Artificial intelligence enters the ritual space
The project inevitably fits into the debate on the relationship between the human person and artificial intelligence, which no longer concerns only industrial applications or work transformations, but now affects the construction of identity, cultural production, memory, communication and even the way in which communities interpret the concept of presence.
In Bosco’s procession, artificial intelligence and the digital system did not limit themselves to offering technical support to the performance, but constituted its hidden structure, connecting smartphones, regulating the experience and transforming a plurality of personal devices into a single widespread voice, capable of accompanying the procession and implicitly indicating times and methods of participation.
The issue is therefore not only what artificial intelligence manages to do, but the authority that is progressively recognized, often without a real conscious act of delegation, while automated systems decide which news to show, which images to make visible, which paths to suggest and which contents to hide, becoming permanent intermediaries between the individual and the world.
The “faith” evoked by the title of the work does not necessarily coincide with a religious adherence, but with that daily act of trust through which one accepts that a device knows the best path, that a platform selects what deserves attention and that an algorithm can interpret tastes, emotions and needs better than the person himself.
A work built together with the village
Before occupying the streets, Sacred Machine went through a preparation phase in the spaces of Casa Ortega, the house that belonged to the Spanish realist painter José Ortega, anti-Franco and exile by choice in Bosco, which in the days preceding the performance became an open laboratory in which the artists met the community, the parish and the Pro Loco, discussing the meaning of the work and the possible reactions generated by the use of symbols so rooted in the local identity.

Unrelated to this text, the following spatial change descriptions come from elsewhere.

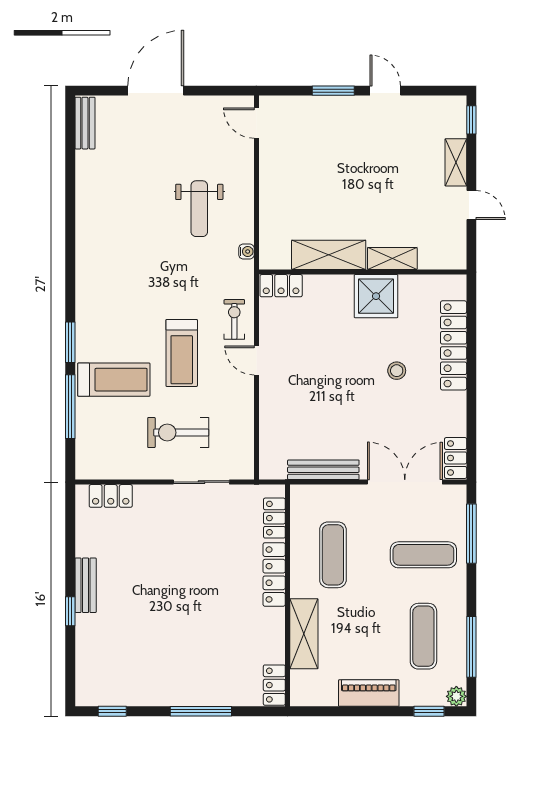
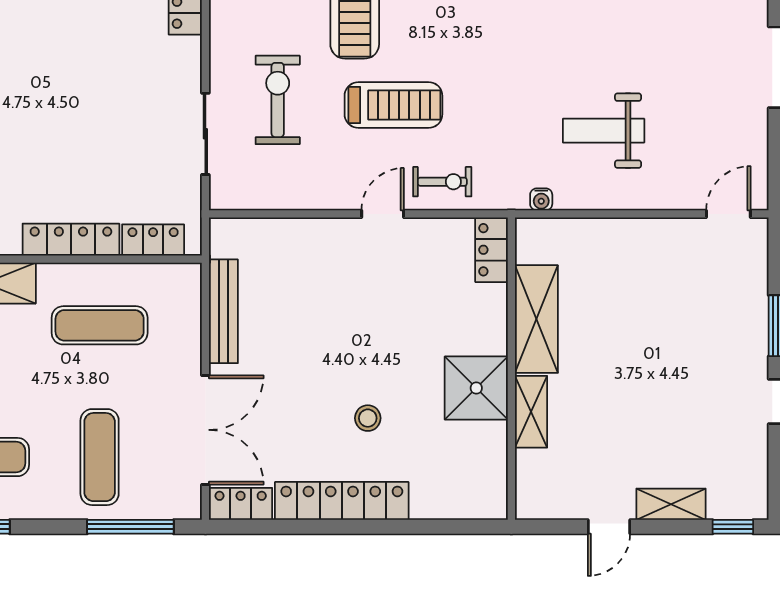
locker: (454, 345) -> (342, 501), moved
treadmill: (182, 353) -> (393, 105), turned 180

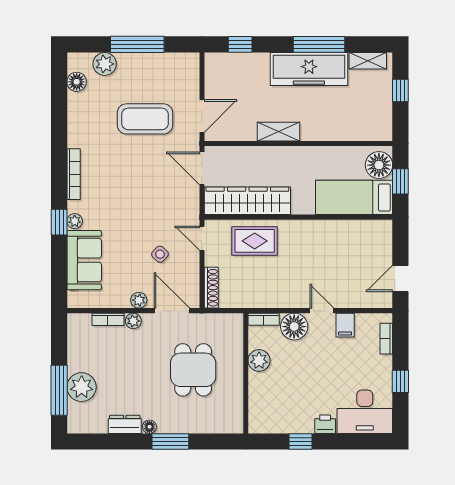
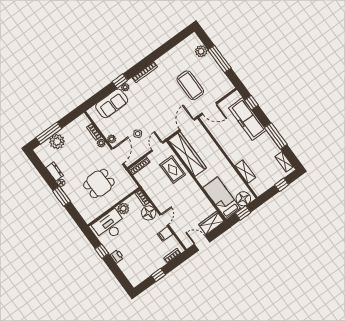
freezer: (309, 69) -> (247, 119), moved
floor lamp: (77, 82) -> (185, 45), removed
shelving: (278, 132) -> (245, 172), moved
wardrobe: (380, 241) -> (211, 223), added
desk: (365, 412) -> (110, 226), moved, turned 90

The artistic residency represented the first of the three moments in which the project was articulated: initially the dialogue and shared construction, then the activation of the work in the public space through the procession and finally the deposition in the Cappella del Carmine, where the screen will remain until the conclusion of MicroCosmi, transforming from a moving object to an immobile presence, offered to the gaze as a sort of contemporary exposition.
Once the procession ended, in fact, the monitor was not turned off and placed among the performance equipment, but placed inside the chapel, prolonging the time of the ritual and allowing the contrast between technology and sacred space to continue to produce questions even after the crowd had dispersed.
In this final passage lies perhaps the most significant image of Sacred Machine: a luminous machine remains inside a chapel, in the silence that follows the procession, no longer supported by the arms of men and no longer surrounded by the litanies of smartphones, but still capable of reflecting the light and the gazes of those who enter.
He is not a saint and does not pretend to become one, but occupies for a few days the place traditionally reserved for images to which a community entrusts questions, fears and hopes, forcing each visitor to ask himself what the presences that accompany daily life are today, what attention they require and what form of devotion, conscious or unconscious, we are now accustomed to granting them.